Der Verkauf bei der Post ist jedoch nur die Spitze des Eisberges des öffentlich als »Verscherbeln des Tafelsilbers« bezeichneten Privatisierungsprogramms Melonis. Von dem halbstaatlichen Energiegiganten Eni soll eine Vier-Prozent-Beteiligung für circa zwei Milliarden Euro auf den Markt kommen. Die staatlichen Eisenbahnen »Trenitalia« sollen ebenfalls Privatgesellschaftern geöffnet werden. Die sich daraus ergebenden Einnahmen wären jedoch nicht mehr als ein Tropfen auf den heißen Stein.

Deshalb steht im Fokus Melonis ein Filetstück: die Telecom Italia (TIM). Deren Festnetz soll für rund 22 Milliarden Euro an den US-Investor Kohlberg Kravis Roberts (KKR) verkauft werden, der bereits mit zwei Milliarden Euro an der Fiber Cop, der TIM-Breitbandsparte, beteiligt ist. TIM ist das größte italienische Telekommunikationsunternehmen. 2021 umfasste sein Netz rund 30,5 Millionen Mobilfunkanschlüsse, was einen Marktanteil von 28,7 Prozent ausmachte, und 8,6 Millionen Festnetzanschlüsse (Marktanteil 43,2 Prozent), 7,7 Millionen davon waren Breitbandanschlüsse (Marktanteil 41,4 Prozent). Für den Verkauf wird noch die Zustimmung des französischen Medienkonzerns Vivendi benötigt. Der aber stellt sich als größter Anteilseigner quer. Er ist nicht gegen den Verkauf, will aber mehr kassieren. Mit 22 Milliarden Euro werde die Festnetzsparte zu billig abgegeben, sie sei 31 Milliarden Euro wert, machte der Konzern geltend.
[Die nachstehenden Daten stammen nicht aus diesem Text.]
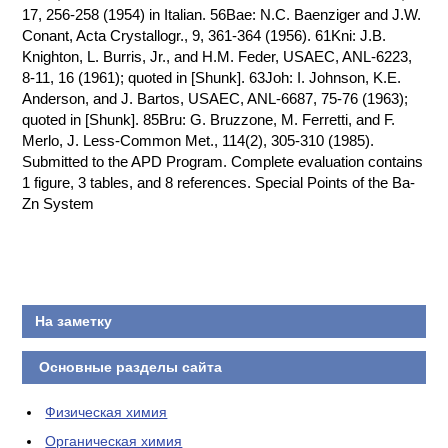
17, 256-258 (1954) in Italian. 56Bae: N.C. Baenziger and J.W.
Conant, Acta Crystallogr., 9, 361-364 (1956). 61Kni: J.B.
Knighton, L. Burris, Jr., and H.M. Feder, USAEC, ANL-6223,
8-11, 16 (1961); quoted in [Shunk]. 63Joh: I. Johnson, K.E.
Anderson, and J. Bartos, USAEC, ANL-6687, 75-76 (1963);
quoted in [Shunk]. 85Bru: G. Bruzzone, M. Ferretti, and F.
Merlo, J. Less-Common Met., 114(2), 305-310 (1985).
Submitted to the APD Program. Complete evaluation contains
1 figure, 3 tables, and 8 references. Special Points of the Ba-
Zn System
На заметку
Основные разделы сайта
Физическая химия
Органическая химия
Vor allem aber ist das TIM-Glasfasernetz strategisch wichtig, weshalb der italienische Staat die Kontrolle behalten will. Ob dafür eine verbleibende Beteiligung von 15 bis 20 Prozent ausreicht, ist fraglich. Insbesondere vor dem Hintergrund, dass KKR dafür bekannt ist, Beteiligungen aufzukaufen und nach profitabler Vermarktung wieder abzustoßen.

Mit einer Reduzierung der Staatsschulden um die 20 Milliarden Euro würden zwar Schuldzinsen gespart, prognostizierte die Turiner Zeitung La Stampa Anfang Januar. Doch die Einnahmen durch die Privatisierungen seien kleiner als der Verlust der Dividenden, die die Staatskonzerne bislang in die Staatskasse überwiesen haben.

Ein entschiedenes »Nein zu den Privatisierungen« kommt von der Mitte-links-Opposition. Die Sekretärin des sozialdemokratischen PD, Elena Schlein, und der Vorsitzende der Linkspartei Sinistra Italiana (SI), Nicola Fratoianni, rufen dazu auf, die Kräfte dagegen zu bündeln, um die Schwächsten zu schützen. Die Basisgewerkschaften der USB Telecommunications, FLMU CUB TIM und COBAS TIM haben die Beschäftigten für den 14. Februar zu einem Streik aufgerufen, um gegen den Verkauf der Telecom Italia zu protestieren. Sie warnen, der Verkauf des Unternehmens werde sowohl in beschäftigungspolitischer als auch in industrieller Hinsicht einen großen Schaden verursachen.